Her wedding day dawns bright and sunny. Birds are singing and nymphs are circling, arranging her hair and weaving myrtles into it.

Her mother waits for her outside.

"Look at you, my little Kore. You look so healthy - a bit pale, but we'll soon take care of that," and she hugs her and Persephone hugs back, surprised at how much she finds she's missed Demeter. Even when her mother whispers into her ear: "If that lout does anything to hurt you, you tell me right away. I don't care what Zeus says, I'll go get you myself if I have to."

All of Olympus is gathered - well, almost all. Dionysus has sent a card with his apologies, as he's on his own honeymoon - "You missed my wedding, so it's only fair that I miss yours, don't you think?" But apart from that, everybody's there. And after Zeus has dealt with the official business there's food and wine and relatives not-quite-lining-up to get their turn at offering congratulations (or, for those not in the know, barely veiled condolences) and presents.

Athena smiles at her as he offers a wrapped parcel. Inside is a book - not a scroll, but an actual codex book. 'Understanding Asexuality', it says on the cover.

"I stumbled across it and thought you'd find it interesting. It's from the future, though, so don't tell Zeus."

"I won't," she promises her brother. She doesn't quite have the heart to tell him that Zeus is standing right behind him.

Zeus grins as he steps forward and picks her up to kiss her on the cheek.

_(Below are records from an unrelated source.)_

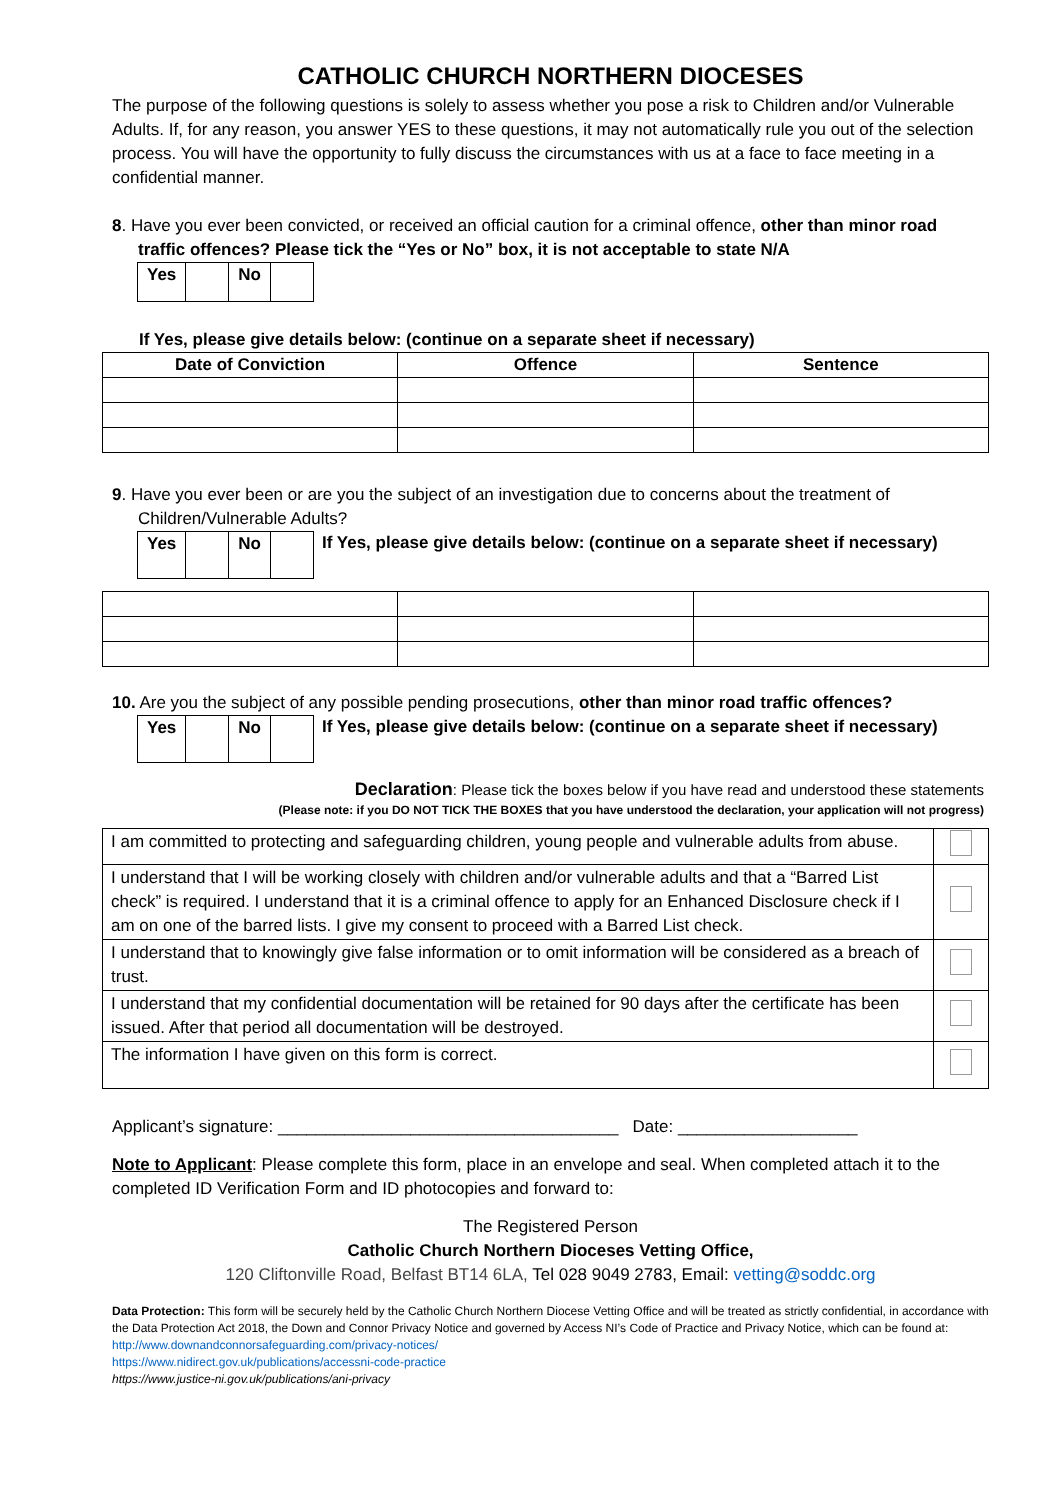CATHOLIC CHURCH NORTHERN DIOCESES
The purpose of the following questions is solely to assess whether you pose a risk to Children and/or Vulnerable Adults. If, for any reason, you answer YES to these questions, it may not automatically rule you out of the selection process. You will have the opportunity to fully discuss the circumstances with us at a face to face meeting in a confidential manner.
8. Have you ever been convicted, or received an official caution for a criminal offence, other than minor road traffic offences? Please tick the “Yes or No” box, it is not acceptable to state N/A
| Yes | | No | |
If Yes, please give details below: (continue on a separate sheet if necessary)
| Date of Conviction | Offence | Sentence |
| --- | --- | --- |
9. Have you ever been or are you the subject of an investigation due to concerns about the treatment of Children/Vulnerable Adults?
| Yes | | No | |
If Yes, please give details below: (continue on a separate sheet if necessary)
10. Are you the subject of any possible pending prosecutions, other than minor road traffic offences?
| Yes | | No | |
If Yes, please give details below: (continue on a separate sheet if necessary)
Declaration: Please tick the boxes below if you have read and understood these statements
(Please note: if you DO NOT TICK THE BOXES that you have understood the declaration, your application will not progress)
| I am committed to protecting and safeguarding children, young people and vulnerable adults from abuse. | |
| I understand that I will be working closely with children and/or vulnerable adults and that a “Barred List check” is required. I understand that it is a criminal offence to apply for an Enhanced Disclosure check if I am on one of the barred lists. I give my consent to proceed with a Barred List check. | |
| I understand that to knowingly give false information or to omit information will be considered as a breach of trust. | |
| I understand that my confidential documentation will be retained for 90 days after the certificate has been issued. After that period all documentation will be destroyed. | |
| The information I have given on this form is correct. | |
Applicant’s signature: ____________________________________ Date: ___________________
Note to Applicant: Please complete this form, place in an envelope and seal. When completed attach it to the completed ID Verification Form and ID photocopies and forward to:
The Registered Person
Catholic Church Northern Dioceses Vetting Office,
120 Cliftonville Road, Belfast BT14 6LA, Tel 028 9049 2783, Email: vetting@soddc.org
Data Protection: This form will be securely held by the Catholic Church Northern Diocese Vetting Office and will be treated as strictly confidential, in accordance with the Data Protection Act 2018, the Down and Connor Privacy Notice and governed by Access NI’s Code of Practice and Privacy Notice, which can be found at:
http://www.downandconnorsafeguarding.com/privacy-notices/
https://www.nidirect.gov.uk/publications/accessni-code-practice
https://www.justice-ni.gov.uk/publications/ani-privacy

"You know, it's wrong of you not to let Athena marry."

"That Artemisia of his? Honestly, I'm just waiting for the boy to show some spirit and elope with her like a proper son of mine. It's getting embarrassing, really. Usually he's so clever, you'd think he'd be able to figure out what a Las Vegas marriage chapel is for."

"What's Las Vegas?"

"It's a future thing - don't tell me," and her Dad winks.